Many of the doors on this floor remained eternally under lock and key, with the exception of my aunt’s bedroom (that held little interest) and a room at the opposite end of the corridor to those used to host. This room was quite simply overwhelmed with books, odd books about Indian Coolies and books written by the likes of the Rev. William Devany of Cradlehurst on the subject of civilised male comportment, chivalry and the evils of insobriety. It had a chaise longue, or psychoanalyst style couch which always conjured up images of Sigmund Freud, but perhaps that is because he was the only person I could bring to mind in relation to the item. Alongside the mounds of bizarre literary works, there were a plethora of boxes of letters and photo albums. Many were sealed surreptitiously but this posed little problem for the prying and inquisitive adolescent eye. Here some distinct puzzles emerged. Photographs from an RAF airfield base in Egypt circa 1956, others from India and Rome peopled by unfamiliar faces, letters with dates such 5th April 1923 or the 21th of December 1947 addressed to names I had never heard of with reference to events that seemed both vague and slightly alarming. The handwriting alone proved a considerable challenge to decipher. Some of the letters had obscure crests and emblems stamped onto the upper corners of the pages, or ones that were faintly distinguishable over the main body of the text. There were coins of unusual and unrecognisable mint and origin. I heard tell that a number of guns were hidden somewhere on this floor, the relics of some civil war or other.

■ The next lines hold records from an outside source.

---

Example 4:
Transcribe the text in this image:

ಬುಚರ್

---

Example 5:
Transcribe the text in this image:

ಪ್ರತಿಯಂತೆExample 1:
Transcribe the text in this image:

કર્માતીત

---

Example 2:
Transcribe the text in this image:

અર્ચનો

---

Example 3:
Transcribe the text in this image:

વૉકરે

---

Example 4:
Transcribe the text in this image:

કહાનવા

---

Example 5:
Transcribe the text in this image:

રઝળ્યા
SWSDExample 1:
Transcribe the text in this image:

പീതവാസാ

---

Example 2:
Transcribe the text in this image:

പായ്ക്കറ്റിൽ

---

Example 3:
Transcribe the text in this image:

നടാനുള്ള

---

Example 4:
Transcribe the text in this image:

Perhaps they were stashed in the creepy permanently bolted room opposite that one. I remember that it was endless fixation of my brother and I – he was convinced that the guns were there as he had strenuously searched the rest of the house to no avail. One day we slyly gained entry to this room. No guns, but that room has forever forged an unsettling presence in my psyche. The wallpaper ripped violently in places or covered in thick black stains in other parts, pieces of plaster and broken glass littered the floor, a heavily oppressive atmosphere and a strong bitter moldy stench pervaded the air. The walls were unadorned with the exception of a portrait of Jesus where the eyes and features would follow you as you changed perspective and position in the room. A truly terrifying thing, a piece of Catholic iconography that haunts my waking reverie to this day- I presume that was its purpose. This remained the sole occasion of my admittance to this dark and menacing space within the house. It casts a foreboding shadow over my experience of, and later dreamy recollections of the place. I could never shake the impression that something terrible had occurred there. Secrets, locked away, sealed in boxes, once spoken of only in hushed tones. Secrets and mysteries now destined to crumble and decay along with the ivy covered bricks, devastated walls, hanging rafters, shattered bay windows, and long since faded photographs, letters and archaic objects of this forlorn edifice.